Action requise 1 ->
D'après le récit sur Tahiti, pourquoi le lieu vu depuis le belvédère est-il appelé « la petite Normandie » ?

Texte extrait ->
C’est un vrai sujet ici, car les chiens errants sont nombreux. Parfois allongés sur la route, au bord, ou en meute, il faut alors s’en méfier. Ils peuvent traverser la route à tout moment, en courant ou pas, comme les poules et les coqs sauvages nombreux aussi. Certains sont vraiment en sale état et les associations n’arrivent pas à enrayer leur prolifération. La stérilisation coûte chère et ce n’est pas simple. Un vrai sujet comme aux Antilles et probablement dans les autres DOM-TOM.
Dans l’après-midi, je monte au belvédère pour voir le point de vue et découvrir la petite Normandie. On l’appelle comme ça car il y a des vaches, les seules sur Tahiti et une usine à lait qui fabrique les yaourts que l’on trouve dans les supermarchés. Ce n’est pas pour ça qu’ils sont abordables : 7 euros le paquet de 12…
Je suis invitée à dîner chez un jeune couple adorable. Ce sont les neveux et nièces d’une amie chère de ma maman, amie qui est en Bretagne. Je suis heureuse de ce moment d’autant que leur couple d’amis, habite à 300 m de là où je suis et passe me prendre. Je ne me voyais pas conduire en scooter dans la nuit.

Ensemble d'enregistrements ->
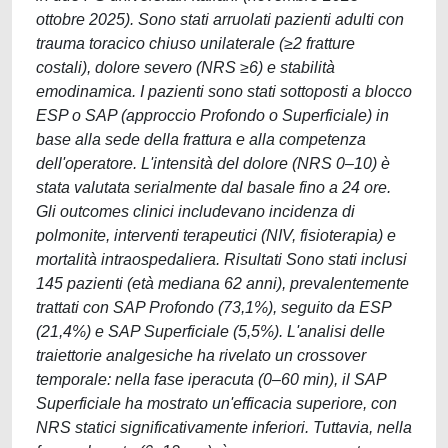
ottobre 2025). Sono stati arruolati pazienti adulti con
trauma toracico chiuso unilaterale (≥2 fratture
costali), dolore severo (NRS ≥6) e stabilità
emodinamica. I pazienti sono stati sottoposti a blocco
ESP o SAP (approccio Profondo o Superficiale) in
base alla sede della frattura e alla competenza
dell'operatore. L'intensità del dolore (NRS 0–10) è
stata valutata serialmente dal basale fino a 24 ore.
Gli outcomes clinici includevano incidenza di
polmonite, interventi terapeutici (NIV, fisioterapia) e
mortalità intraospedaliera. Risultati Sono stati inclusi
145 pazienti (età mediana 62 anni), prevalentemente
trattati con SAP Profondo (73,1%), seguito da ESP
(21,4%) e SAP Superficiale (5,5%). L'analisi delle
traiettorie analgesiche ha rivelato un crossover
temporale: nella fase iperacuta (0–60 min), il SAP
Superficiale ha mostrato un'efficacia superiore, con
NRS statici significativamente inferiori. Tuttavia, nella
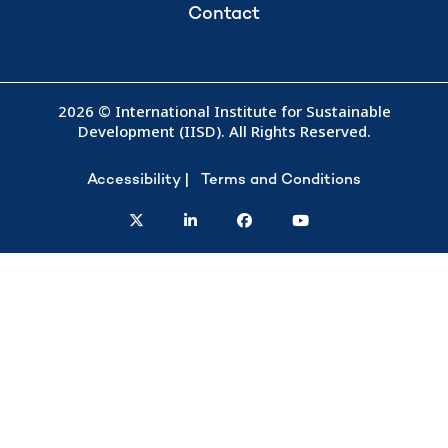
Contact
2026 © International Institute for Sustainable
Development (IISD). All Rights Reserved.
Accessibility
Terms and Conditions
twitter
linkedin
facebook
youtube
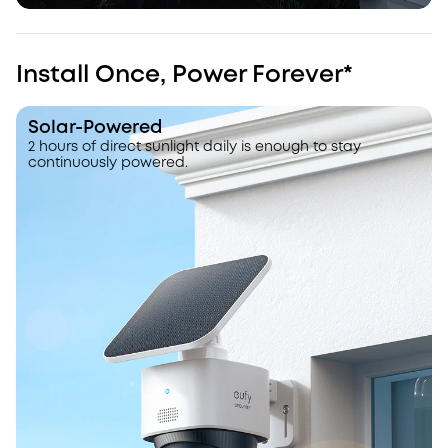
Install Once, Power Forever*
Solar-Powered
2 hours of direct sunlight daily is enough to stay
continuously powered.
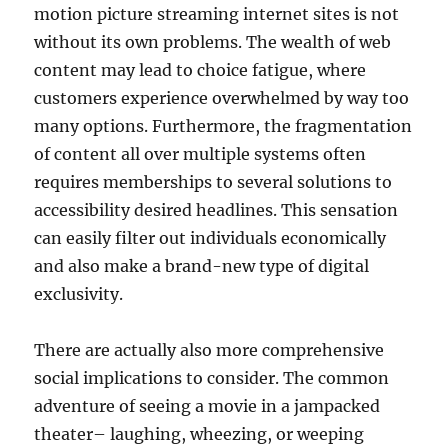
motion picture streaming internet sites is not
without its own problems. The wealth of web
content may lead to choice fatigue, where
customers experience overwhelmed by way too
many options. Furthermore, the fragmentation
of content all over multiple systems often
requires memberships to several solutions to
accessibility desired headlines. This sensation
can easily filter out individuals economically
and also make a brand-new type of digital
exclusivity.
There are actually also more comprehensive
social implications to consider. The common
adventure of seeing a movie in a jampacked
theater– laughing, wheezing, or weeping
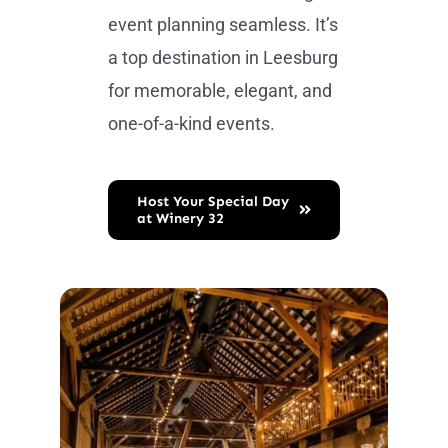
event planning seamless. It’s
a top destination in Leesburg
for memorable, elegant, and
one-of-a-kind events.
Host Your Special Day
at Winery 32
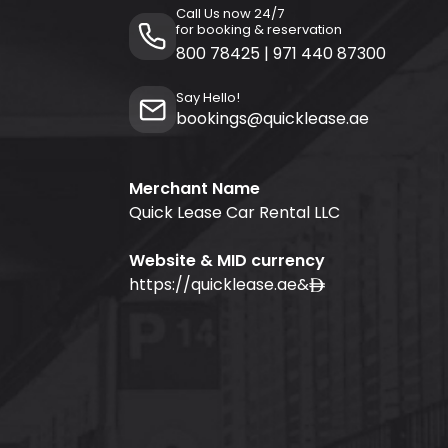
Call Us now 24/7
for booking & reservation
800 78425
|
971 440 87300
Say Hello!
bookings@quicklease.ae
Merchant Name
Quick Lease Car Rental LLC
Website & MID currency
https://quicklease.ae
&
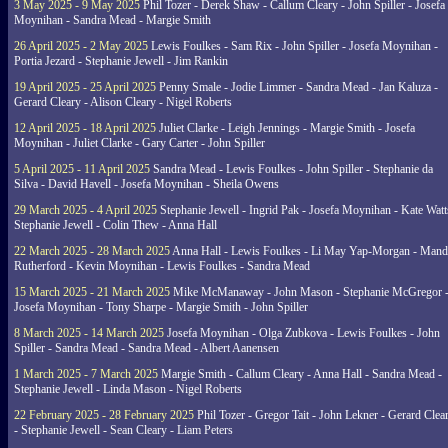
3 May 2025 - 9 May 2025
Phil Tozer - Derek Shaw - Callum Cleary - John Spiller - Josefa
Moynihan - Sandra Mead - Margie Smith
26 April 2025 - 2 May 2025
Lewis Foulkes - Sam Rix - John Spiller - Josefa Moynihan -
Portia Jezard - Stephanie Jewell - Jim Rankin
19 April 2025 - 25 April 2025
Penny Smale - Jodie Limmer - Sandra Mead - Jan Kaluza -
Gerard Cleary - Alison Cleary - Nigel Roberts
12 April 2025 - 18 April 2025
Juliet Clarke - Leigh Jennings - Margie Smith - Josefa
Moynihan - Juliet Clarke - Gary Carter - John Spiller
5 April 2025 - 11 April 2025
Sandra Mead - Lewis Foulkes - John Spiller - Stephanie da
Silva - David Havell - Josefa Moynihan - Sheila Owens
29 March 2025 - 4 April 2025
Stephanie Jewell - Ingrid Pak - Josefa Moynihan - Kate Watt
Stephanie Jewell - Colin Thew - Anna Hall
22 March 2025 - 28 March 2025
Anna Hall - Lewis Foulkes - Li May Yap-Morgan - Man
Rutherford - Kevin Moynihan - Lewis Foulkes - Sandra Mead
15 March 2025 - 21 March 2025
Mike McManaway - John Mason - Stephanie McGregor 
Josefa Moynihan - Tony Sharpe - Margie Smith - John Spiller
8 March 2025 - 14 March 2025
Josefa Moynihan - Olga Zubkova - Lewis Foulkes - John
Spiller - Sandra Mead - Sandra Mead - Albert Aanensen
1 March 2025 - 7 March 2025
Margie Smith - Callum Cleary - Anna Hall - Sandra Mead -
Stephanie Jewell - Linda Mason - Nigel Roberts
22 February 2025 - 28 February 2025
Phil Tozer - Gregor Tait - John Lekner - Gerard Clea
- Stephanie Jewell - Sean Cleary - Liam Peters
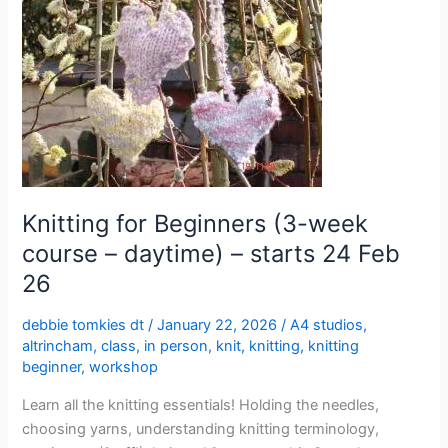
Beginners
(3-
week
course
–
daytime)
–
starts
24
Knitting for Beginners (3-week
Feb
course – daytime) – starts 24 Feb
26
26
debbie tomkies dt
/
January 22, 2026
/
A4 studios
,
altrincham
,
class
,
in person
,
knit
,
knitting
,
knitting
beginner
,
workshop
Learn all the knitting essentials! Holding the needles,
choosing yarns, understanding knitting terminology,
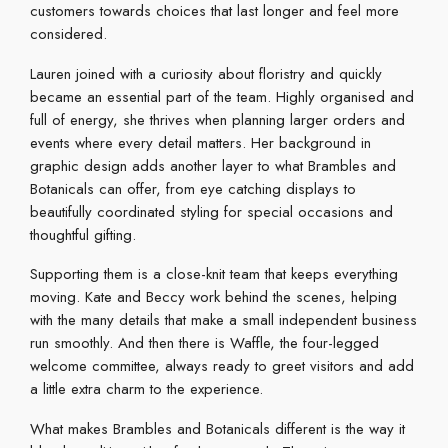
customers towards choices that last longer and feel more
considered.
Lauren joined with a curiosity about floristry and quickly
became an essential part of the team. Highly organised and
full of energy, she thrives when planning larger orders and
events where every detail matters. Her background in
graphic design adds another layer to what Brambles and
Botanicals can offer, from eye catching displays to
beautifully coordinated styling for special occasions and
thoughtful gifting.
Supporting them is a close-knit team that keeps everything
moving. Kate and Beccy work behind the scenes, helping
with the many details that make a small independent business
run smoothly. And then there is Waffle, the four-legged
welcome committee, always ready to greet visitors and add
a little extra charm to the experience.
What makes Brambles and Botanicals different is the way it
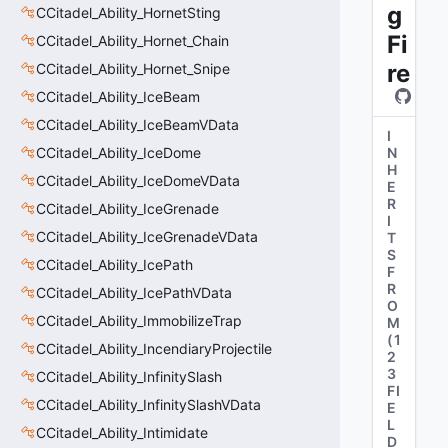
g
CCitadel_Ability_HornetSting
Fi
CCitadel_Ability_Hornet_Chain
re
CCitadel_Ability_Hornet_Snipe
CCitadel_Ability_IceBeam
CCitadel_Ability_IceBeamVData
I
CCitadel_Ability_IceDome
N
H
CCitadel_Ability_IceDomeVData
E
R
CCitadel_Ability_IceGrenade
I
CCitadel_Ability_IceGrenadeVData
T
S
CCitadel_Ability_IcePath
F
R
CCitadel_Ability_IcePathVData
O
CCitadel_Ability_ImmobilizeTrap
M
(
1
CCitadel_Ability_IncendiaryProjectile
2
3
CCitadel_Ability_InfinitySlash
FI
CCitadel_Ability_InfinitySlashVData
E
L
CCitadel_Ability_Intimidate
D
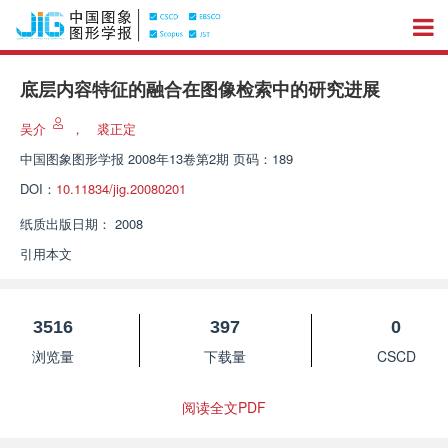
底层内容特征的融合在图像检索中的研究进展
吴介
，
裘正定
中国图象图形学报
2008年13卷第2期 页码：189
DOI：
10.11834/jig.20080201
纸质出版日期：
2008
引用本文
3516
397
0
浏览量
下载量
CSCD
阅读全文PDF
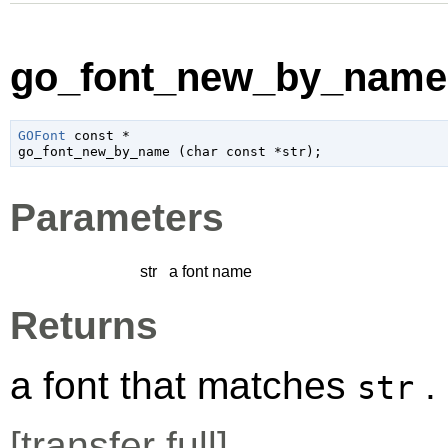
go_font_new_by_name 
GOFont
 const *

go_font_new_by_name (
char
 const *str
);
Parameters
str
a font name
Returns
a font that matches
.
str
[
transfer full
]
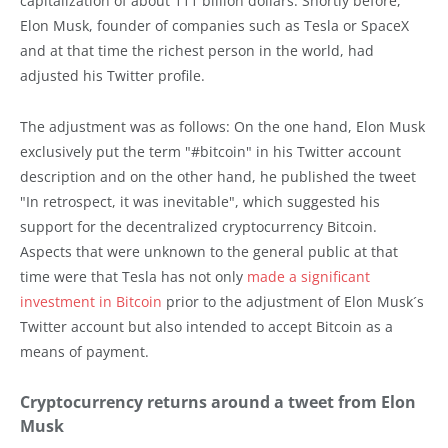
capitalization of about 111 billion dollars. Shortly before,
Elon Musk, founder of companies such as Tesla or SpaceX
and at that time the richest person in the world, had
adjusted his Twitter profile.
The adjustment was as follows: On the one hand, Elon Musk
exclusively put the term "#bitcoin" in his Twitter account
description and on the other hand, he published the tweet
"In retrospect, it was inevitable", which suggested his
support for the decentralized cryptocurrency Bitcoin.
Aspects that were unknown to the general public at that
time were that Tesla has not only
made a significant
investment in Bitcoin
prior to the adjustment of Elon Musk´s
Twitter account but also intended to accept Bitcoin as a
means of payment.
Cryptocurrency returns around a tweet from Elon
Musk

Action requise 2 ->
Relevez toutes les lignes des enregistrements ci-dessus qui contiennent la chaîne « Stephanie », en tenant compte de la casse.

Résultat attendu 1 ->
Parce qu'il y a des vaches, les seules sur Tahiti, et une usine à lait qui fabrique les yaourts vendus dans les supermarchés.

Résultat attendu 2 ->
Portia Jezard - Stephanie Jewell - Jim Rankin
Sandra Mead - Lewis Foulkes - John Spiller - Stephanie da
Stephanie Jewell - Ingrid Pak - Josefa Moynihan - Kate Watt
Stephanie Jewell - Colin Thew - Anna Hall
Mike McManaway - John Mason - Stephanie McGregor 
Stephanie Jewell - Linda Mason - Nigel Roberts
- Stephanie Jewell - Sean Cleary - Liam Peters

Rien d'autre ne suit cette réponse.